File metadata and controls

70 lines (49 loc) · 3.54 KB

Summary

This directory contains vulnerable regex detectors. These detectors identify regexes that are vulnerable to catastrophic backtracking.

The detect-vuln.pl driver accepts:

  • 'pattern' (regex pattern to test)
  • ['detectors'] (array of names of detectors to query)
  • ['timeLimit'] (in seconds, time granted to each detector)
  • ['memoryLimit'] (in MB, memory granted to each detector)

and queries the requested detectors on the regex while applying per-detector time and memory limits. It prints a summary in JSON to STDOUT.

See usage message for details.

Directory structure

  1. After you run ./configure, the src/detectors/ dir contains a built version of each detector.
  2. The src/drivers dir contains a driver for each detector. This layer lets detect-vuln.pl query detectors with a uniform interface.

What is catastrophic backtracking?

How regex engines work

The regex engine in most languages is what's called a backtracking engine. It builds a non-deterministic finite automata (NFA) to check whether the input string matches the regex. To implement non-deterministic choices, a backtracking engine saves the current state, then makes one of the possible choices. It pushes the state onto a stack of possible choices.

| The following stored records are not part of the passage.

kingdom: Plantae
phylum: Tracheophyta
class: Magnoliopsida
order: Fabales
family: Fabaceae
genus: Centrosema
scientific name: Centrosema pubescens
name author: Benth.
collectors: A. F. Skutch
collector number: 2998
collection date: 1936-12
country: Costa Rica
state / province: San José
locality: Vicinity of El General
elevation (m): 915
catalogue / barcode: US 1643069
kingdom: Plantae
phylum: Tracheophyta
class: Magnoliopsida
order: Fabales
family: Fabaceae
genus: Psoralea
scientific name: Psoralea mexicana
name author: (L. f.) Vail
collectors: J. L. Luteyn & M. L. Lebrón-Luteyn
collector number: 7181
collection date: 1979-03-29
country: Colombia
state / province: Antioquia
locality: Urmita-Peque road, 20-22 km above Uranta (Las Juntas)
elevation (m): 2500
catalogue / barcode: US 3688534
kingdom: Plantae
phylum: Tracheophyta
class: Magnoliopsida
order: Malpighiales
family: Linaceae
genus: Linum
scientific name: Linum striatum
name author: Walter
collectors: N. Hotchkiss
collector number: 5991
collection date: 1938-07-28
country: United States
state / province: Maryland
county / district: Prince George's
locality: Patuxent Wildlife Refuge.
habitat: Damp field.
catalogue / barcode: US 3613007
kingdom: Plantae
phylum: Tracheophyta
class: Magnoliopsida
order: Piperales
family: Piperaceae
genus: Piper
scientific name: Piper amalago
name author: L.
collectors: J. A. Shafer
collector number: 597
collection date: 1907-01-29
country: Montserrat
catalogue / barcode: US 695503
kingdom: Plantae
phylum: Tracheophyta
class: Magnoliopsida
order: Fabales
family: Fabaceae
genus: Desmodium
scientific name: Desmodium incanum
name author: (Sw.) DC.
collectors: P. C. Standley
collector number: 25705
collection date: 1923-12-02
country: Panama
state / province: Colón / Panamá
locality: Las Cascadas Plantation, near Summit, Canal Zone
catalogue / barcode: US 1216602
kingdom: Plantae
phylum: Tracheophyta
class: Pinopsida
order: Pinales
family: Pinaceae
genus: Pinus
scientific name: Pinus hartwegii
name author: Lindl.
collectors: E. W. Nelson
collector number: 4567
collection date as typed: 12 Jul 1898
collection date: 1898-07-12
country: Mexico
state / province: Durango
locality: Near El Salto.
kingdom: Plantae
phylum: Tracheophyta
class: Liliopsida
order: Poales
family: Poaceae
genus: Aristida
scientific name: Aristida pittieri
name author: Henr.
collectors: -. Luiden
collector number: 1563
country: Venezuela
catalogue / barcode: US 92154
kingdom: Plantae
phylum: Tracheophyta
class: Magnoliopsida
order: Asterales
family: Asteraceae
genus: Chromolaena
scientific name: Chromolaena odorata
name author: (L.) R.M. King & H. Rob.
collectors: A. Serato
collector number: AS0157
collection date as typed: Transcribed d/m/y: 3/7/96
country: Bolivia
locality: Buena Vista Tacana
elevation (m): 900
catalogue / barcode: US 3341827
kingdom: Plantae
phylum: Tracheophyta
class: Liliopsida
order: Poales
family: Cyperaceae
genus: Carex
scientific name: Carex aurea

If the choice results in a match, it returns.

If the choice results in a mismatch, it pops off of the stack of possible choices and tries a different choice. This is called backtracking. When it runs out of possible choices, it returns "mismatch".

Catastrophic backtracking

Catastrophic backtracking is a condition in which the regex engine backtracks super-linearly in the size of the input. The degree of backtracking can be polynomial (e.g. O(n^2)) or in the worst case exponential (O(2^n)).

Which detectors do we use?

We use detectors that propose evil input. This excludes heuristics like star height, as popularized by the safe-regex project.

These are the detectors we use:

  1. RXXR2 (Rathnayake and Thielecke). Project homepage, paper.
  2. REXPLOITER (Wustholz, Olivo, Heule, and Dillig). JAR, paper.
  3. RegexStaticAnalysis (Weideman, van der Merwe, Berglund, and Watson). Project homepage, paper, thesis.
  4. ReScue (Shen, Jiang, Xu, Yu, Ma, and Lu). Project homepage, paper.

How do I add a new detector?

Writing a detector is difficult. I have no advice on this.

Adding an existing detector is easy!

  1. Create a git submodule for the detector.
  2. Add any configuration steps necessary (if no git submodule is possible, configuration should download before building it).
  3. Write a driver that accepts as input a file name whose contents are a JSON object with keys: regex.
  4. Emit (to STDOUT) the result in JSON. This is an "opinion" object with keys:
    • canAnalyze (0 or 1)
    • isSafe (0 or 1)
    • evilInputs: array of "evil input" objects with keys:
      • pumpPairs array of "pumpPair" objects with keys: prefix, pump
      • suffix
      • If the output from the detector is unparseable, the evil input object should be the string "COULD-NOT-PARSE".